His upward trend continued into 2016, where he won four races, one more than his career total to that point. Commentators and fans alike began to shower the little 78 team with theretofore unheard of attention as Truex led more laps than any other driver over the course of the season. His hopes for a first championship were derailed at Talladega Superspeedway’s Playoff Race, and Truex would finish the season outside of the top ten.
Twenty-seventeen was a different story for the little team from Denver, helmed by the crew chief from Canada and the wheelman from the Jersey Shore who spent as much time digging clams as a boy as he did racing cars.
Leading more laps, winning more stages, and taking the checkered flag more times than any other driver in the series, the 78 team was absolutely dominant and put together one the most storybook seasons NASCAR has yet seen.
In last season’s final race at Homestead-Miami, Truex somehow held off a much faster Kyle Busch, capping off his first championship victory with a win that for most of his career seemed like a dream that he would never realize.
And while the other teams in the garage might pick up on a cue here or there from the 78 team, I don’t see their winning ways waning anytime soon.
Over the course of last season, many experts posited that Pearn and Truex had figured something out that no other team yet had, crediting their season-long dominance to a knowledge of some hidden secret to stage racing.
This season will reveal quite the opposite. Pearn and Truex didn’t stumble upon some secret.

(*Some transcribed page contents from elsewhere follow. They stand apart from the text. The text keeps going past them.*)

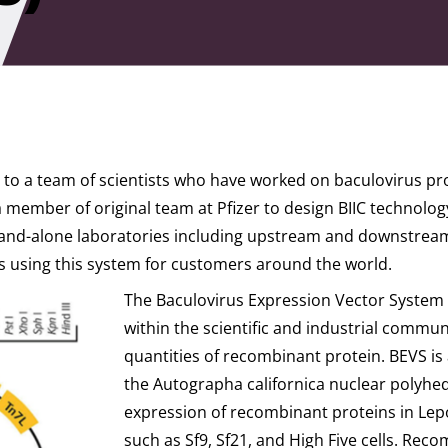
me to a team of scientists who have worked on baculovirus p
a member of original team at Pfizer to design BIIC technolo
and-alone laboratories including upstream and downstream 
s using this system for customers around the world.
The Baculovirus Expression Vector System 
within the scientific and industrial commun
quantities of recombinant protein. BEVS is 
the Autographa californica nuclear polyhedr
expression of recombinant proteins in Lepo
such as Sf9, Sf21, and High Five cells. Re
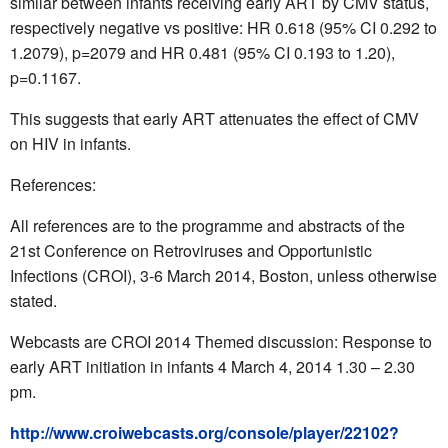
similar between infants receiving early ART by CMV status,
respectively negative vs positive: HR 0.618 (95% CI 0.292 to
1.2079), p=2079 and HR 0.481 (95% CI 0.193 to 1.20),
p=0.1167.
This suggests that early ART attenuates the effect of CMV
on HIV in infants.
References:
All references are to the programme and abstracts of the
21st Conference on Retroviruses and Opportunistic
Infections (CROI), 3-6 March 2014, Boston, unless otherwise
stated.
Webcasts are CROI 2014 Themed discussion: Response to
early ART initiation in infants 4 March 4, 2014 1.30 – 2.30
pm.
http://www.croiwebcasts.org/console/player/22102?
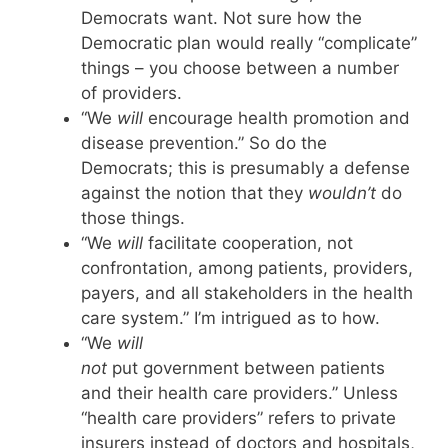
Democrats want. Not sure how the
Democratic plan would really “complicate”
things – you choose between a number
of providers.
“We
will
encourage health promotion and
disease prevention.” So do the
Democrats; this is presumably a defense
against the notion that they
wouldn’t
do
those things.
“We
will
facilitate cooperation, not
confrontation, among patients, providers,
payers, and all stakeholders in the health
care system.” I’m intrigued as to how.
“We
will
not
put government between patients
and their health care providers.” Unless
“health care providers” refers to private
insurers instead of doctors and hospitals,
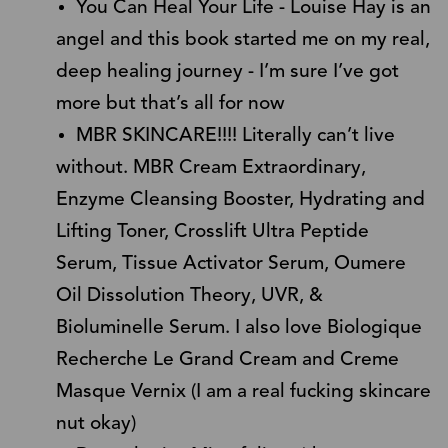
You Can Heal Your Life - Louise Hay is an
angel and this book started me on my real,
deep healing journey - I’m sure I’ve got
more but that’s all for now
MBR SKINCARE!!!! Literally can’t live
without. MBR Cream Extraordinary,
Enzyme Cleansing Booster, Hydrating and
Lifting Toner, Crosslift Ultra Peptide
Serum, Tissue Activator Serum, Oumere
Oil Dissolution Theory, UVR, &
Bioluminelle Serum. I also love Biologique
Recherche Le Grand Cream and Creme
Masque Vernix (I am a real fucking skincare
nut okay)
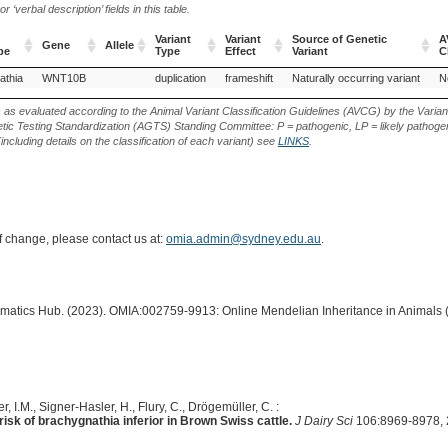
‘verbal description’ fields in this table.
Variant
Variant
Source of Genetic
A
Gene
Allele
pe
Type
Effect
Variant
C
Gene
Allele
Variant
Variant
Source of Genetic
A
athia
WNT10B
duplication
frameshift
Naturally occurring variant
N
pe
Type
Effect
Variant
C
s as evaluated according to the Animal Variant Classification Guidelines (AVCG) by the Varian
ic Testing Standardization (AGTS) Standing Committee: P = pathogenic, LP = likely pathogen
including details on the classification of each variant) see
LINKS
.
of change, please contact us at:
omia.admin@sydney.edu.au
.
ormatics Hub. (2023). OMIA:002759-9913: Online Mendelian Inheritance in Animals 
r, I.M., Signer-Hasler, H., Flury, C., Drögemüller, C. :
sk of brachygnathia inferior in Brown Swiss cattle.
J Dairy Sci
106:8969-8978, 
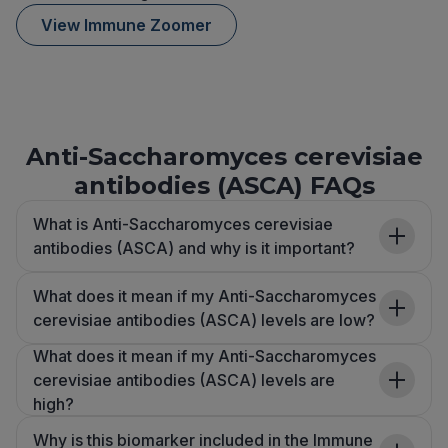
View Immune Zoomer
Anti-Saccharomyces cerevisiae
antibodies (ASCA) FAQs
What is Anti-Saccharomyces cerevisiae
antibodies (ASCA) and why is it important?
What does it mean if my Anti-Saccharomyces
cerevisiae antibodies (ASCA) levels are low?
What does it mean if my Anti-Saccharomyces
cerevisiae antibodies (ASCA) levels are
high?
Why is this biomarker included in the Immune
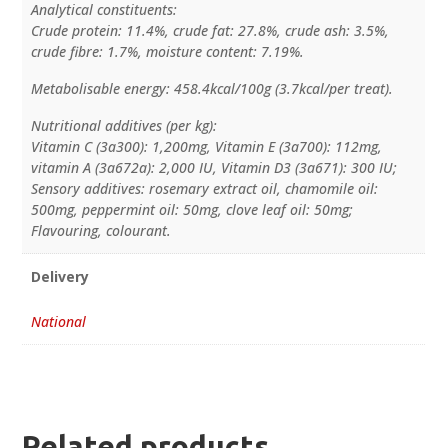
Analytical constituents:
Crude protein: 11.4%, crude fat: 27.8%, crude ash: 3.5%,
crude fibre: 1.7%, moisture content: 7.19%.
Metabolisable energy: 458.4kcal/100g (3.7kcal/per treat).
Nutritional additives (per kg):
Vitamin C (3a300): 1,200mg, Vitamin E (3a700): 112mg,
vitamin A (3a672a): 2,000 IU, Vitamin D3 (3a671): 300 IU;
Sensory additives: rosemary extract oil, chamomile oil:
500mg, peppermint oil: 50mg, clove leaf oil: 50mg;
Flavouring, colourant.
Delivery
National
Related products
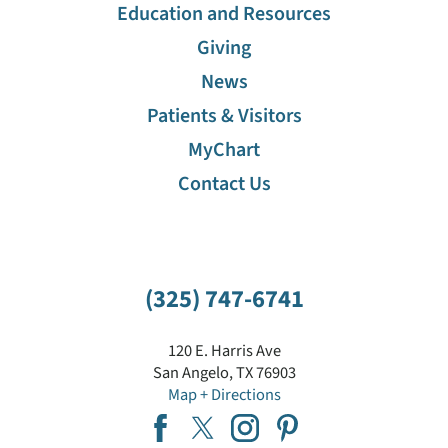
Education and Resources
Giving
News
Patients & Visitors
MyChart
Contact Us
(325) 747-6741
120 E. Harris Ave
San Angelo
,
TX
76903
Map + Directions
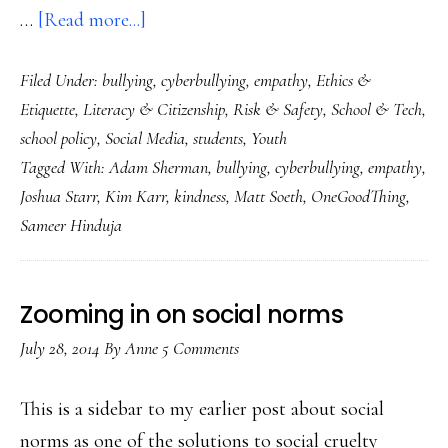
about
…
[Read more...]
Kindness
Filed Under:
bullying
,
cyberbullying
,
empathy
,
Ethics &
really
Etiquette
,
Literacy & Citizenship
,
Risk & Safety
,
School & Tech
,
could
school policy
,
Social Media
,
students
,
Youth
be
Tagged With:
Adam Sherman
,
bullying
,
cyberbullying
,
empathy
,
going
Joshua Starr
,
Kim Karr
,
kindness
,
Matt Soeth
,
OneGoodThing
,
viral!
Sameer Hinduja
Just
look…
Zooming in on social norms
July 28, 2014
By
Anne
5 Comments
This is a sidebar to my earlier post about social
norms as one of the solutions to social cruelty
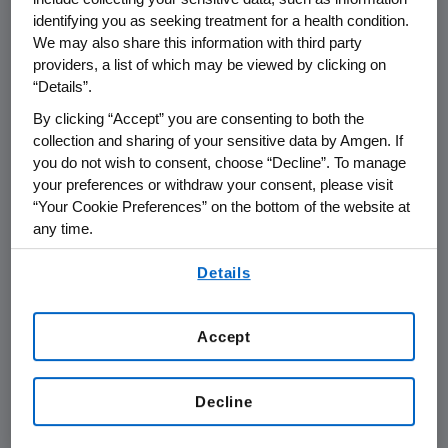
THOUSAND OAKS, Calif.
,
Sept. 5, 2014
identifying you as seeking treatment for a health condition.
/PRNewswire/ --
Amgen
(NASDAQ:AMGN) will
We may also share this information with third party
participate in the
Morgan Stanley Global
providers, a list of which may be viewed by clicking on
“Details”.
Healthcare Conference
on
Wednesday, Sept.
10, 2014
, at the Grand Hyatt New York in
New
By clicking “Accept” you are consenting to both the
York City
, beginning at
9:10 a.m. ET
.
Robert A.
collection and sharing of your sensitive data by Amgen. If
you do not wish to consent, choose “Decline”. To manage
Bradway
, chairman and chief executive officer
your preferences or withdraw your consent, please visit
at
Amgen
, will present at the conference. Live
“Your Cookie Preferences” on the bottom of the website at
audio of the presentation can be accessed
any time.
from the Events Calendar on
Amgen's
By using any of our websites, you are agreeing to
website,
www.amgen.com
, under Investors. A
Details
our
Terms of Use
.
replay of the webcast will also be available on
Amgen's
website for 90 days following the
Accept
event.
About
Amgen
Decline
Amgen
is committed to unlocking the
potential of biology for patients suffering from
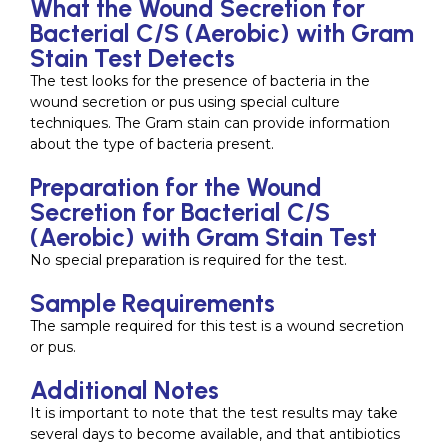
What the Wound Secretion for
Bacterial C/S (Aerobic) with Gram
Stain Test Detects
The test looks for the presence of bacteria in the
wound secretion or pus using special culture
techniques. The Gram stain can provide information
about the type of bacteria present.
Preparation for the Wound
Secretion for Bacterial C/S
(Aerobic) with Gram Stain Test
No special preparation is required for the test.
Sample Requirements
The sample required for this test is a wound secretion
or pus.
Additional Notes
It is important to note that the test results may take
several days to become available, and that antibiotics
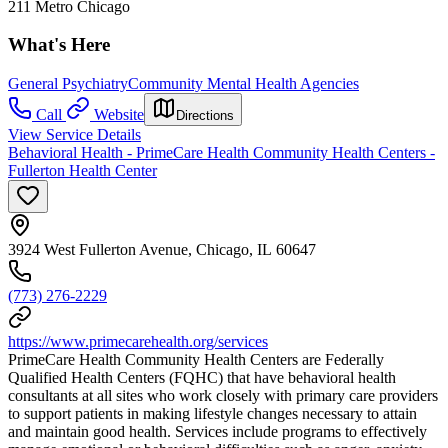
211 Metro Chicago
What's Here
General Psychiatry
Community Mental Health Agencies
Call
Website
Directions
View Service Details
Behavioral Health - PrimeCare Health Community Health Centers -
Fullerton Health Center
3924 West Fullerton Avenue, Chicago, IL 60647
(773) 276-2229
https://www.primecarehealth.org/services
PrimeCare Health Community Health Centers are Federally
Qualified Health Centers (FQHC) that have behavioral health
consultants at all sites who work closely with primary care providers
to support patients in making lifestyle changes necessary to attain
and maintain good health. Services include programs to effectively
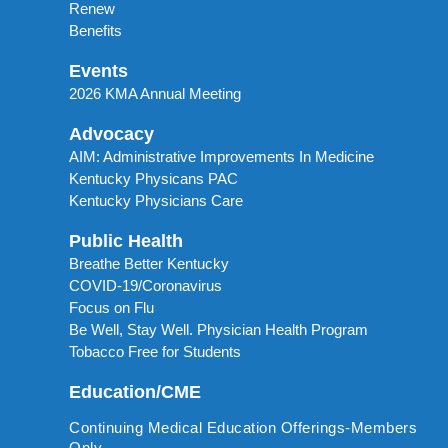
Renew
Benefits
Events
2026 KMA Annual Meeting
Advocacy
AIM: Administrative Improvements In Medicine
Kentucky Physicans PAC
Kentucky Physicians Care
Public Health
Breathe Better Kentucky
COVID-19/Coronavirus
Focus on Flu
Be Well, Stay Well. Physician Health Program
Tobacco Free for Students
Education/CME
Continuing Medical Education Offerings-Members
Only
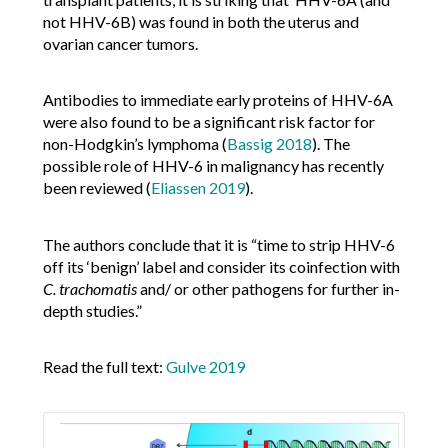
not HHV-6B) was found in both the uterus and
ovarian cancer tumors.
Antibodies to immediate early proteins of HHV-6A
were also found to be a significant risk factor for
non-Hodgkin’s lymphoma (
Bassig 2018
). The
possible role of HHV-6 in malignancy has recently
been reviewed (
Eliassen 2019
).
The authors conclude that it is “time to strip HHV-6
off its ‘benign’ label and consider its coinfection with
C. trachomatis
and/ or other pathogens for further in-
depth studies.”
Read the full text:
Gulve 2019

Rather, they stumbled upon each other and have become arguably racing’s most perfect match.
What happens at Homestead is anyone’s guess, especially if Kyle Larson is in the mix
, as I predicted last week he will be. But just as they did last year, the 78 will lead the way in stage racing, racking up playoff points that’ll make them untouchable until Homestead-Miami. Truex will get the Superspeedway win that has thus far eluded him in his career and, come playoff time, it’ll be the 78 and everyone else.
With any luck, we’ll see Sherry sitting beside Pearn atop the black and red pit box every Sunday, patiently tracking the 78 as it rips around the myriad tracks it now somehow dominates. With any luck, Martin Truex Jr. will finally be able to focus completely on racing.
Perhaps it was that these three outcasts found a home in one another—Truex from the Jersey Shore, Pearn from Canada, and Furniture Row Racing from Denver. Perhaps it’s how they eschew restart speed for faster long runs, which is to say in racing vernacular, they win a lot of stages and are almost always fighting for a win.
Perhaps it’s his life with Sherry and their battle with her sickness. Perhaps he now realizes that racing is just a job like any other, that life happens off the track and, while what he does on the track matters, what happens off of it matters in a much more important way. Perhaps it’s something that we can’t even divine that has made the 78 team so blazingly fast, and often unstoppable.
Whatever it is, it’s working. And right now there isn’t much that can slow the 78 and Martin Truex Jr. down.